A modern necessity: clearing out the old stuff to make space for all the new stuff
For various domestic reasons, I've been 'doing a job' on my house - going through one of those periodic bouts of throwing things out that arise as an inevitable side-effect of modern living.
The operation has involved Getting A Skip, which always strikes me as just one step short of ordering a casket. I am, after all, the puppy who stops and looks into other people's skips, mystified by the things people nowadays throw out. I'm always coming upon things in skips that strike me as almost fitting my own needs - never quite, I notice - and taking them home. These, naturally, are the first things to go into my own skip when it arrives.

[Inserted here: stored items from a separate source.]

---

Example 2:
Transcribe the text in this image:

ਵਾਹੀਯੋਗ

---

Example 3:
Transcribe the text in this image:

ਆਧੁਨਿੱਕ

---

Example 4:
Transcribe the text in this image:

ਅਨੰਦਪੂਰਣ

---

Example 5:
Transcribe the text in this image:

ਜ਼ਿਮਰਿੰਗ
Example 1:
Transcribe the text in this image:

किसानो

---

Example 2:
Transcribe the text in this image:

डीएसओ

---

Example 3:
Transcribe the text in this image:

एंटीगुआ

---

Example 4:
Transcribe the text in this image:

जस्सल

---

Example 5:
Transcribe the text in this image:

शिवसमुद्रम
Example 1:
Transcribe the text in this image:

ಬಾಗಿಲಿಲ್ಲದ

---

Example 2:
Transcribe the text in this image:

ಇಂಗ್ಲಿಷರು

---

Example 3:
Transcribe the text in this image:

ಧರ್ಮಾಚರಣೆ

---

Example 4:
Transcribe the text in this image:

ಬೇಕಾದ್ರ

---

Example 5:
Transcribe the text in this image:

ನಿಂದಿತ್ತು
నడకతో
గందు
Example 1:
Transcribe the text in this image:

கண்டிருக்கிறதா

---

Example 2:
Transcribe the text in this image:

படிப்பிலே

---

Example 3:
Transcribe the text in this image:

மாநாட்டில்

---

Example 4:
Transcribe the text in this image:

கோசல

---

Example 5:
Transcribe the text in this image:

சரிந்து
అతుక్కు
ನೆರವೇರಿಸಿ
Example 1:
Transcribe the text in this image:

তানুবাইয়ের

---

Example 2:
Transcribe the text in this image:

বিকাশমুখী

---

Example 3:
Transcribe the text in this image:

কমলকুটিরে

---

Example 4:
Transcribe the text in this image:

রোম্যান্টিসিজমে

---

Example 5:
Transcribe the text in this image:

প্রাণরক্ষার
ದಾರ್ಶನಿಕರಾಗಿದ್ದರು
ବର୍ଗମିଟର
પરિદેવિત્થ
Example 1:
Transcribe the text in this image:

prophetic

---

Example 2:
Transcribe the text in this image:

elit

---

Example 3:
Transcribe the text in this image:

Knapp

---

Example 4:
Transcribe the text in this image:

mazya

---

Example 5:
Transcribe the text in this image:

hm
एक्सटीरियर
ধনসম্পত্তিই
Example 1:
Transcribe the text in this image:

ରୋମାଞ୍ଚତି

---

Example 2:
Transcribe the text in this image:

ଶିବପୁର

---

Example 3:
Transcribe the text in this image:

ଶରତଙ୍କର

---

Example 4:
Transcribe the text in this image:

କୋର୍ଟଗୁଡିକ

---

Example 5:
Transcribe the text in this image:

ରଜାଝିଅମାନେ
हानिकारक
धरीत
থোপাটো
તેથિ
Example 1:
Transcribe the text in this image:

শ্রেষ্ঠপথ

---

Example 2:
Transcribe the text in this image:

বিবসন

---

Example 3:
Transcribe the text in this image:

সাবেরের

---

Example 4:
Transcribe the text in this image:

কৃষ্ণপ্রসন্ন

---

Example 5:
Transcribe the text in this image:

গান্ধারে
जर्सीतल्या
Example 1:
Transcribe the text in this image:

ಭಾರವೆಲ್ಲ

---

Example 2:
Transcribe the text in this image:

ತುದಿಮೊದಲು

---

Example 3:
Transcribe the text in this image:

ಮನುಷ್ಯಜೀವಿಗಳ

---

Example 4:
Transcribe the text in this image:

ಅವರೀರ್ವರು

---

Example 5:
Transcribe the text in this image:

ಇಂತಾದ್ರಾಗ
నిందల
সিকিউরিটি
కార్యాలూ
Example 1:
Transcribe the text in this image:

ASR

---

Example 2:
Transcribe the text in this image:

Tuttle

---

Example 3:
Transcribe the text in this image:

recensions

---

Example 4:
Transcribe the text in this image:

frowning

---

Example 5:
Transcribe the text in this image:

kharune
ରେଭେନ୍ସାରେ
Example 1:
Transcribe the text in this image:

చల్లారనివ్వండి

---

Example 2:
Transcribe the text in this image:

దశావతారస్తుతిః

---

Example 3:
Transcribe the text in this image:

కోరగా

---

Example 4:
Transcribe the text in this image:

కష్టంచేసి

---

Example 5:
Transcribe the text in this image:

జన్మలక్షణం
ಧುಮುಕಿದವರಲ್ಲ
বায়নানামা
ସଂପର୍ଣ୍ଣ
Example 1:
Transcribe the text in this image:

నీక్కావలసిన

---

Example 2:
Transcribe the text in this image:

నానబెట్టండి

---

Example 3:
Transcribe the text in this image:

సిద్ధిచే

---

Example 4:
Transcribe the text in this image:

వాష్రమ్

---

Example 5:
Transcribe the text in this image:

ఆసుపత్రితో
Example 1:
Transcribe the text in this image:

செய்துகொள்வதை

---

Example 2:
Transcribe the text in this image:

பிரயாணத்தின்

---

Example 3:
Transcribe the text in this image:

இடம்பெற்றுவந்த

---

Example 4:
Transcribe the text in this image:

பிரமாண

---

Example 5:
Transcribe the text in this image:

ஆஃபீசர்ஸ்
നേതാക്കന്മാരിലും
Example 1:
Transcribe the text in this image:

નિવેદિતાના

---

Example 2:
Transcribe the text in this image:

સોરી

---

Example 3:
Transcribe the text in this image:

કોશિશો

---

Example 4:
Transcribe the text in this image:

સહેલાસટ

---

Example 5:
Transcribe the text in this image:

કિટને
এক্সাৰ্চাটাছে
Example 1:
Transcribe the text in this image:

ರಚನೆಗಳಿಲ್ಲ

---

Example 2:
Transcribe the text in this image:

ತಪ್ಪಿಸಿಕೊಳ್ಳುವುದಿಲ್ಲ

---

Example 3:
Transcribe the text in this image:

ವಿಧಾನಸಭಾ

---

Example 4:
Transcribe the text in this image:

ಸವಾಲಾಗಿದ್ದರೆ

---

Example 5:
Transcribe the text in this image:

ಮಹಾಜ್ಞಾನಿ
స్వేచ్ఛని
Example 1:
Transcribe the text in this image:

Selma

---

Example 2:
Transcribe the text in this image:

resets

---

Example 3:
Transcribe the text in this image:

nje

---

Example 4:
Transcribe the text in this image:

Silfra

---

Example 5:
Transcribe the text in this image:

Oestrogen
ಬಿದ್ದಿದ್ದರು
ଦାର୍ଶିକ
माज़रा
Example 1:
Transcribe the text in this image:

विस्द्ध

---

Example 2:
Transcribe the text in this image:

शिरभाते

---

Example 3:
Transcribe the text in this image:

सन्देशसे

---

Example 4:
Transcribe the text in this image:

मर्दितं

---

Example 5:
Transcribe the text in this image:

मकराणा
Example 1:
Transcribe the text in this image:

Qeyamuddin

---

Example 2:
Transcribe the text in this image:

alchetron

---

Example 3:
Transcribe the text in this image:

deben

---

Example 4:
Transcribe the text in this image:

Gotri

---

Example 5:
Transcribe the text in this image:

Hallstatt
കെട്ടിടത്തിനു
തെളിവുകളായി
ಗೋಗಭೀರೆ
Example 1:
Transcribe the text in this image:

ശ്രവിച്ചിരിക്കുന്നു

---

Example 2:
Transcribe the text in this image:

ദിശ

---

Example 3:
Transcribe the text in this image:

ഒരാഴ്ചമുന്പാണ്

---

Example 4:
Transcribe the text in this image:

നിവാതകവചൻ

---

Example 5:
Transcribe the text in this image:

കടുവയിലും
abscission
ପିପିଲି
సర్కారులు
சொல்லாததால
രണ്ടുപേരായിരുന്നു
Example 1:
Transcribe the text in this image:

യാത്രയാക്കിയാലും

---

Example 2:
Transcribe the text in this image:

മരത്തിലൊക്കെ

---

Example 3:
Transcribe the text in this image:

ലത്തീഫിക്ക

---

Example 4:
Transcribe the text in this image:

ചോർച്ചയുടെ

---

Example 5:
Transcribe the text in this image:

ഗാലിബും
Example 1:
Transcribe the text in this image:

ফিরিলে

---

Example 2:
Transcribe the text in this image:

I wouldn't call myself a hoarder, but I have difficulty getting rid of things: old newspapers, letters, analysis documents sent by all kinds of lobby groups and activists, cheap shirts and T-shirts that I just couldn't resist, suits I bought when I was going through a phase of thinking that 'a man of my age' shouldn't be wearing jeans. My problem is not so much fully blown materialism as that I'm useless at identifying things I'm not going to need anymore. At what point in the life of a suit does it qualify for a free transfer to Enable Ireland? Of what, precisely, does a record collection nowadays consist? Mine includes CDs, vinyl and cassettes, and I regard all three as possessing an entitlement to equality. It is true that - for the moment - I don't own a cassette player, but you never know when you'll walk into Oxfam and find a barely used three-in-one snoozing between the books and the bric-a-brac.